The UK manufacturing sector slipped into contraction in May, the first time it has done so since July 2016, according to the latest IHS Markit/CIPS UK Manufacturing Purchasing Managers’ Index (PMI), which fell from 53.1 in April to 49.4 in May (against the neutral reading of 50).
The PMI shows that new order inflows from both domestic and overseas sources deteriorated, with “the trend in production the weakest for past 34 months”.
Duncan Brock, group director at CIPS (www.cips.org
), said: “With one of the fastest-shrinking rates seen in six and a half years and the biggest drop since July 2016 – straight after the referendum result — based on this result, there is the likelihood of more bad news to come.
Supply chain managers voiced their deep anxieties over Brexit’s continuing impact, as some supply chains were redirected away from the UK, resulting in a drop in total new orders for the first time since October.
“Clients in Europe and Asia were particularly reluctant to commit to new business across all sectors, but the intermediate sector (this relates to materials or items that are the final product of a process but are then used in the production of some other goods) suffered the worst fall in seven years, as the pipeline of work dried up.
“It has now become obvious that the stockpiling activities of the last few months were propping up the sector’s performance.”
Lee Collinson — head of manufacturing, transport and logistics at Barclays Corporate Banking — said: “The Manufacturing PMI came in well below expectations in May, posting the first fall in almost three years.
“We thought we might get a couple more months’ grace before the figure crossed the 50 threshold, but while the scale of the shift is more significant than anticipated, it was clear we were going to experience a dip sooner or later, as some of the stockpiling that took place earlier in the year began to unwind.

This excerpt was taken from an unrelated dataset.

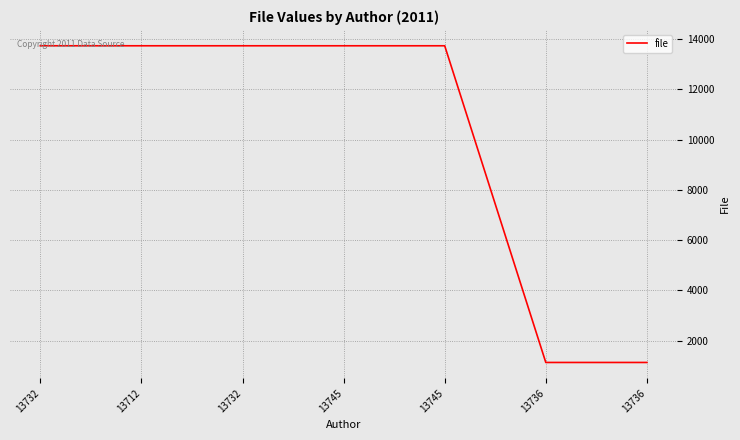

At which category does the chart reach its peak across all series?

13732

"Manufacturers have been warning for some time that they are trying to navigate a number of headwinds, and the hard-to-predict Brexit negotiations have certainly made investment decisions more difficult, with falling car production indicative of the issues being faced.
“It’s not all about Brexit though, with weaker global demand already taking a bite out of exports.
“Reassuringly, there is a note of optimism looking further ahead, with half of manufacturers expecting their output to be higher a year from now, and only 7% expecting a contraction.
“Manufacturers are right to retain this outlook, as they have weathered tricky circumstances before, but much will depend on how the twin challenges of Brexit and wider global trade dynamics are resolved.”